Carlyle in Talks to Sell TCW Stake -- WSJ
Bidders for bond manager include Japan's Nippon Life, Mitsubishi UFJ
By Sarah Krouse, Justin Baer and Miriam Gottfried
This article is being republished as part of our daily reproduction of WSJ.com articles that also appeared in the U.S. print edition of The Wall Street Journal (September 28, 2017).
Carlyle Group LP is in talks to sell a stake in bond manager TCW Group Inc. to bidders including Japan's Nippon Life Insurance Co. and Mitsubishi UFJ Financial Group Inc., according to people familiar with the matter.
The private-equity firm, which bought 60% of TCW from French bank Société Générale SA in 2013, has been exploring the sale of at least part of its stake for months. MUFG, as it is known, emerged as a potential buyer of the $200 billion asset manager after discussions with Nippon were already under way, the people said. Other American and European firms subsequently expressed interest, they said, though it is unclear how serious those talks are.
A deal may not materialize, the people cautioned.
The two Japanese firms are among several Asian financial giants to explore investments in the U.S. asset-management industry, known for its relatively thick profit margins and consistent revenue.

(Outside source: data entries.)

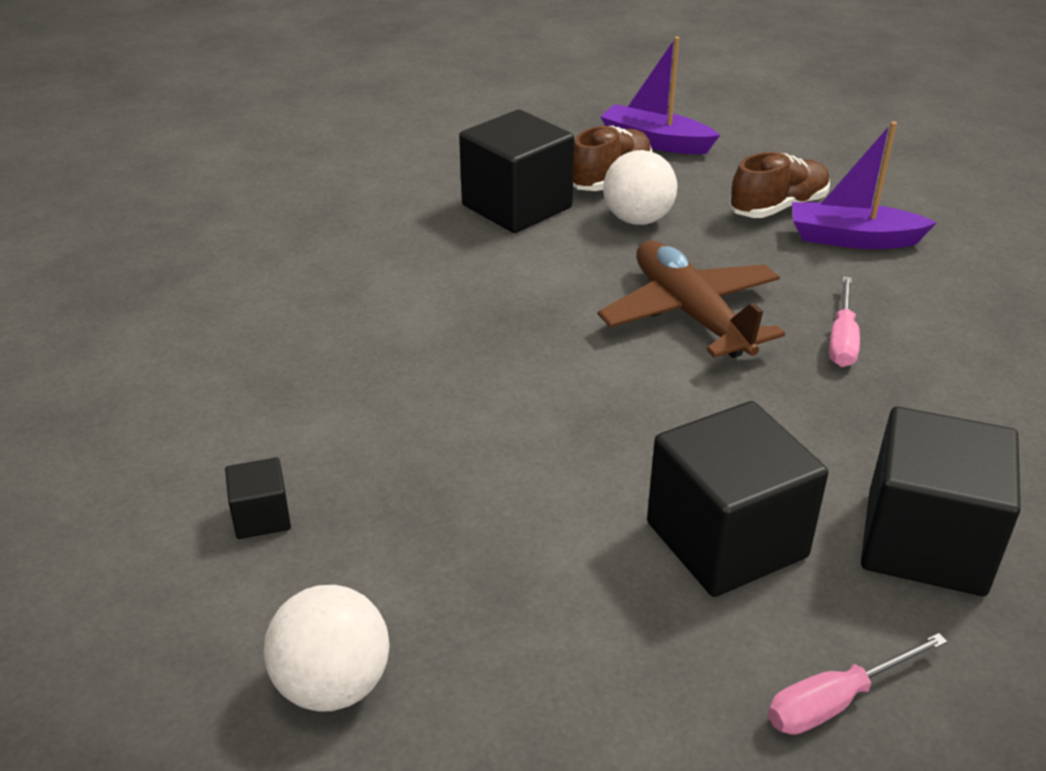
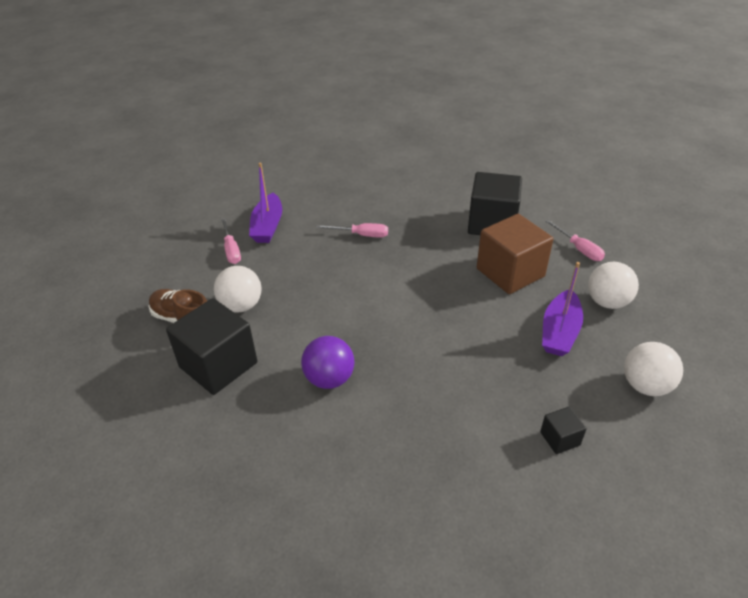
camera: 95 degrees left, 5 degrees up
brown plane [598,241,785,358] -> none
purple boat [600,37,720,154] -> purple boat moved to [542,262,583,356]
black cube [647,401,828,597] -> brown cube [477,214,553,294]
brown shoe [729,152,830,218] -> pink screwdriver [221,218,241,264]
none -> purple ball [301,336,354,389]
none -> white ball [588,262,639,309]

Japan's SoftBank Group recently agreed to buy Fortress Investment Group LLC, while Chinese conglomerate HNA Group is pursuing the purchases of hedge-fund firm SkyBridge Capital and a stake in OM Asset Management PLC.
While most investment firms are under pressure to lower fees, fixed-income managers such as TCW have so far fared better than their stock picking counterparts in stemming the flow of client money into exchange-traded funds and other "passive" investments.
A deal with either Japanese firm could provide a source of new money for TCW to manage or seed funding for new products, such as mutual funds.